(Required work): Report every line from the following entries that contains the string "feTurbulence".

(Data shown):
########

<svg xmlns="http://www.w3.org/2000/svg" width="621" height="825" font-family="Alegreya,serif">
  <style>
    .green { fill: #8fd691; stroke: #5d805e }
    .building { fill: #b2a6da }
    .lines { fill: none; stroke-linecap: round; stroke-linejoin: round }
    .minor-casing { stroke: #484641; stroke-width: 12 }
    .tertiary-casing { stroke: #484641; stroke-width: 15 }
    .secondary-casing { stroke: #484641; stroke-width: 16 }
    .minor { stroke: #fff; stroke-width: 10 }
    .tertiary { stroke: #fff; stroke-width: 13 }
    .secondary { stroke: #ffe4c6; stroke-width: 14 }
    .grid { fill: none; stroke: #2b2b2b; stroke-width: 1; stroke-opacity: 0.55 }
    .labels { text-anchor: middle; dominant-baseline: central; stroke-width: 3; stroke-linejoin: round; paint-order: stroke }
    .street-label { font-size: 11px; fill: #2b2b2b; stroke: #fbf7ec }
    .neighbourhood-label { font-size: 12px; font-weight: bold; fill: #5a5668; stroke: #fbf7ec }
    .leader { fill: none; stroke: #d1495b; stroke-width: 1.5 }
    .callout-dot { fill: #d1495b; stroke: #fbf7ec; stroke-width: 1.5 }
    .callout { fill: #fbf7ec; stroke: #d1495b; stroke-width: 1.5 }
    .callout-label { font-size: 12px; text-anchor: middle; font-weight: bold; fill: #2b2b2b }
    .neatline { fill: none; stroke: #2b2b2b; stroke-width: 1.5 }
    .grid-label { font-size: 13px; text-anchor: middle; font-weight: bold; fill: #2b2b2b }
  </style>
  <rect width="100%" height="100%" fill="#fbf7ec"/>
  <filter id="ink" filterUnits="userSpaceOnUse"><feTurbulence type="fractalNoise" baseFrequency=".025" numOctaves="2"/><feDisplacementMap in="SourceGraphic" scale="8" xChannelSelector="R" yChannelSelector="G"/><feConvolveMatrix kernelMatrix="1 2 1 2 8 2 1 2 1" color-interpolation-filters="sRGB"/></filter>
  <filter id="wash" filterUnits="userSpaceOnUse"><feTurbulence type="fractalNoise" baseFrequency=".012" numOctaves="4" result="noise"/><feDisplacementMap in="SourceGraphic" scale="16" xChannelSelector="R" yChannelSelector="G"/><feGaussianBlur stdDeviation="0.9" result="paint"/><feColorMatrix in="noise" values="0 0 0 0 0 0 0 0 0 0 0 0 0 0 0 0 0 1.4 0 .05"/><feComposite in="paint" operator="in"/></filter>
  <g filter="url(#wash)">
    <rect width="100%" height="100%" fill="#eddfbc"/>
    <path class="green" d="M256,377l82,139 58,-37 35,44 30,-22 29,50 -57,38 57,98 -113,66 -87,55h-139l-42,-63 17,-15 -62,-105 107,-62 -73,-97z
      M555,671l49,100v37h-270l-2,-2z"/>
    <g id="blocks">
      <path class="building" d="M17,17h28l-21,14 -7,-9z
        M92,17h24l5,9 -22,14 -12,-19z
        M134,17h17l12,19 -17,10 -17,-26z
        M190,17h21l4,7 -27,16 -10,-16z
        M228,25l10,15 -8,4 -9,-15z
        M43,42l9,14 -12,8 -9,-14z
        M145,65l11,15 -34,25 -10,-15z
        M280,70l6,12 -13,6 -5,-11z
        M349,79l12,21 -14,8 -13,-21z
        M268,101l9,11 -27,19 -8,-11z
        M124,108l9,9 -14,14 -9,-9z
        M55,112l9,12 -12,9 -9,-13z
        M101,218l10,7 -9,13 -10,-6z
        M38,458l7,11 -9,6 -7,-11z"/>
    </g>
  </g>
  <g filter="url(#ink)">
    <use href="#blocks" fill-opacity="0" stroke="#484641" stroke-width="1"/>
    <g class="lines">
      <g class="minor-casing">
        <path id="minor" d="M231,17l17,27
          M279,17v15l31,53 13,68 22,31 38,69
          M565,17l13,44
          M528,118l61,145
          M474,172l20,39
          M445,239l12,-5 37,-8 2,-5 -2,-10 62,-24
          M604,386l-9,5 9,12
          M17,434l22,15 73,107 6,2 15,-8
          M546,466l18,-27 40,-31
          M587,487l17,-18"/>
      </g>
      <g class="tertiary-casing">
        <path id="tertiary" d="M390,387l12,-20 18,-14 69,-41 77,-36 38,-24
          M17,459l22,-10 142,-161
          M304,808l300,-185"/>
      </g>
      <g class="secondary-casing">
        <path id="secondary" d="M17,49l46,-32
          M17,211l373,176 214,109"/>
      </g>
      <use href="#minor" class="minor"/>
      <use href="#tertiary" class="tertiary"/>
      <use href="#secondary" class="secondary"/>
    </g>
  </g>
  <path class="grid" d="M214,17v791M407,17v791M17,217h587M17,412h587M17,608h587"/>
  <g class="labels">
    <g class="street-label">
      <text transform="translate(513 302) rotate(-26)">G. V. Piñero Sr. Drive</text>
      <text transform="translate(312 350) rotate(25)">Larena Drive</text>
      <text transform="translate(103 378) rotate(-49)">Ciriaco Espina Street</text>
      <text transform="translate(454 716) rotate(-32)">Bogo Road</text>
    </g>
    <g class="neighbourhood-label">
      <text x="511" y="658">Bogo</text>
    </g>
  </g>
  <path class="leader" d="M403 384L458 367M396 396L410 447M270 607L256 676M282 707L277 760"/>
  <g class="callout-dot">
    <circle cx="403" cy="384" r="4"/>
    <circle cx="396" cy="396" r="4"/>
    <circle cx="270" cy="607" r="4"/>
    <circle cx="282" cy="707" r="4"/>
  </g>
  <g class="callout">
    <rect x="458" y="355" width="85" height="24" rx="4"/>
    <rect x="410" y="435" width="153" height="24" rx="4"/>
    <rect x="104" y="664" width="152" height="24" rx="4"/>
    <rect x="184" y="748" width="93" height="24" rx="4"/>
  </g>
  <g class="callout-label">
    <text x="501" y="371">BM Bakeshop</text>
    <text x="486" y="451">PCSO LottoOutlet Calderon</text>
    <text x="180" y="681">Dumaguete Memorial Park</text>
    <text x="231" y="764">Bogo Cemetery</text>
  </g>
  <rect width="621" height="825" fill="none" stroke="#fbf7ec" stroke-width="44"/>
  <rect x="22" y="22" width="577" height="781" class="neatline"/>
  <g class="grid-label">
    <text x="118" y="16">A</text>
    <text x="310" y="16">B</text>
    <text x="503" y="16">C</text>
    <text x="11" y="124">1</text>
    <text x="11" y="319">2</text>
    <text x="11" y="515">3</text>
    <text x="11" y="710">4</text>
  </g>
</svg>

########

(Task output):
  <filter id="ink" filterUnits="userSpaceOnUse"><feTurbulence type="fractalNoise" baseFrequency=".025" numOctaves="2"/><feDisplacementMap in="SourceGraphic" scale="8" xChannelSelector="R" yChannelSelector="G"/><feConvolveMatrix kernelMatrix="1 2 1 2 8 2 1 2 1" color-interpolation-filters="sRGB"/></filter>
  <filter id="wash" filterUnits="userSpaceOnUse"><feTurbulence type="fractalNoise" baseFrequency=".012" numOctaves="4" result="noise"/><feDisplacementMap in="SourceGraphic" scale="16" xChannelSelector="R" yChannelSelector="G"/><feGaussianBlur stdDeviation="0.9" result="paint"/><feColorMatrix in="noise" values="0 0 0 0 0 0 0 0 0 0 0 0 0 0 0 0 0 1.4 0 .05"/><feComposite in="paint" operator="in"/></filter>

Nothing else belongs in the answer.